In 2002, KLM decided to integrate what was left of KLM UK into KLM Cityhopper, its wholly owned, Dutch-based regional subsidiary. It also decided to sell Buzz to Ryanair the following year. This transaction constituted the final link in a long chain of events connecting the early- to mid-20th century decision of British & Commonwealth Shipping, a shipping company that could trace its roots to the 19th century, to diversify into commercial aviation through ownership of several of the post-/pre-war independent airlines that merged to form British United Airways, the UK's dominant private sector airline conglomerate of the 1960s, with what is arguably the world's most commercially successful airline of the first decade of the 21st century.

===Further developments===
By late 2009, several regional point-to-point routes plied by Air UK and its predecessors for many years, which were dropped soon after Dutch flag carrier KLM had become the airline's sole owner, had been taken over by Eastern Airways and Flybe, with the former concentrating on the ex-Air Anglia oil-related business routes along Britain's East Coast and the latter focusing on former BIA/Air Westward routes serving the southern and western parts of the UK.

==Incidents and accidents==
There were four recorded non-fatal incidents during Air UK's 19-year existence from 1980 until 1998.

- On 11 June 1984, an empty ex-BIA Handley Page Dart Herald (registration: G-BBXI), was parked at Bournemouth Airport when a lorry struck the aircraft and damaged it beyond repair.
- On 19 July 1990, an ex-Air Anglia F-27-200 (registration G-BCDO) had an accident while landing at Amsterdam Schiphol Airport at the end of a scheduled flight from London Stansted.
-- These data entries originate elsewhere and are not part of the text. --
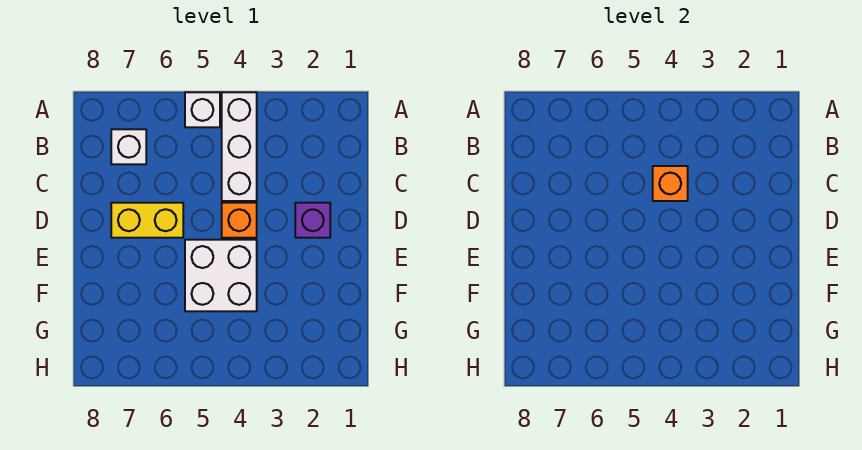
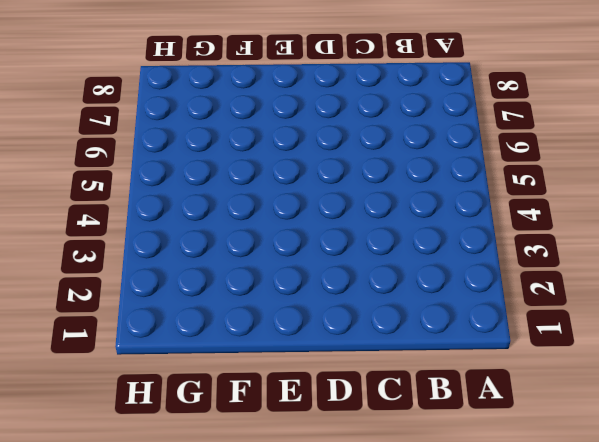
none -> white 1x3 brick [222,92,257,201]
none -> white 1x1 brick [185,92,220,127]

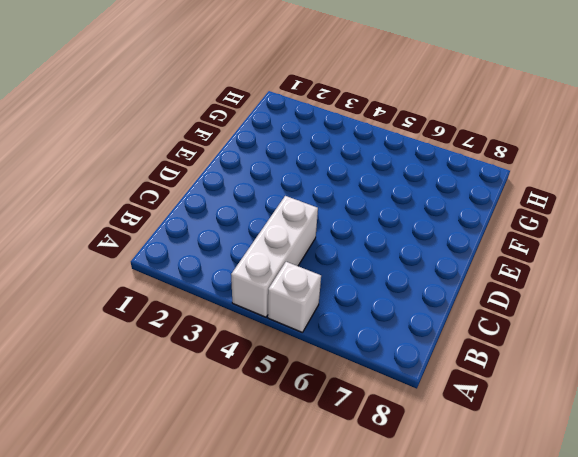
none -> white 1x1 brick [111,129,146,164]
none -> purple 1x1 brick [295,203,330,238]

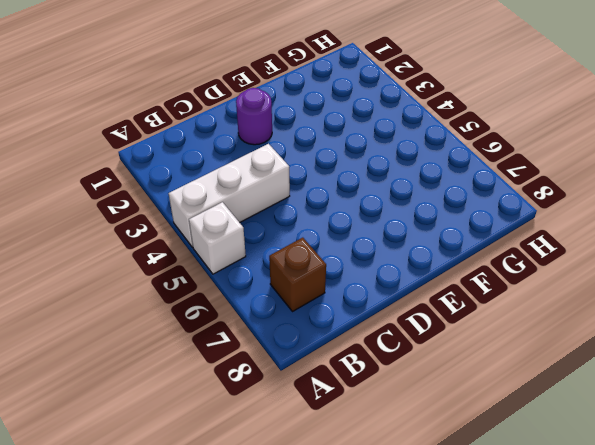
brown 1x1 brick [269,238,326,312] -> white 1x1 brick [111,129,146,164]
purple 1x1 round brick [236,88,272,145] -> purple 1x1 brick [295,203,330,238]
none -> orange 1x1 brick [222,203,257,238]
none -> yellow 1x2 brick [111,203,183,238]

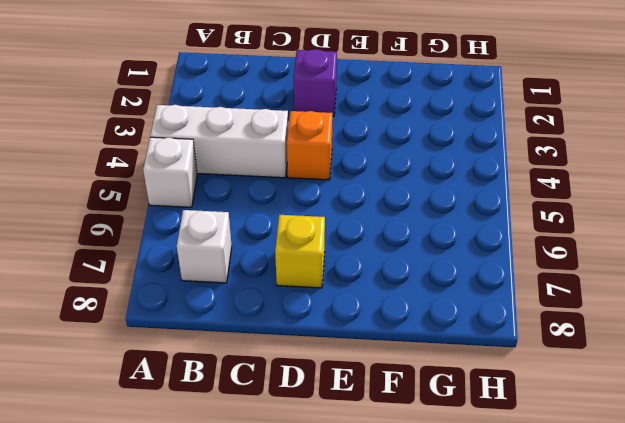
yellow 1x1 brick [275,215,325,288] -> yellow 1x2 brick [111,203,183,238]
none -> white 2x2 brick [185,240,257,311]
none -> orange 1x1 brick [653,166,688,201]

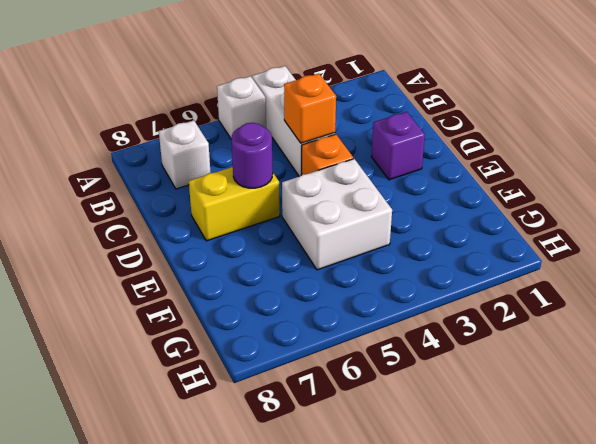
purple 1x1 round brick [231,123,273,188] -> none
The aircraft's right-hand main gear failed to lock down while preparing to land. This resulted in a forced landing with the right gear retracted, damaging the aircraft beyond repair. There were no injuries among the 17 passengers and four crew members. (The aircraft was subsequently ferried to Air UK's base at Norwich Airport, where it was withdrawn from service and scrapped.)
- On 31 March 1992, a BAe 146-300 G-UKHP overran runway 34 at Aberdeen (Dyce) Airport after landing on a wet runway with high crosswinds. The pilot failed to deploy the spoilers and ran off the end of the runway. The aircraft was not badly damaged and no passengers were hurt.
- On 7 December 1997, an F-27-500F (registration: G-BNCY) had an accident at Guernsey Airport at the end of a scheduled service from Southampton. The aircraft overran the runway while landing in high crosswinds and came to rest in an adjacent field with its left landing gear collapsed. There were no injuries among the 50 passengers and four crew. (The aircraft was damaged beyond repair and subsequently written off.)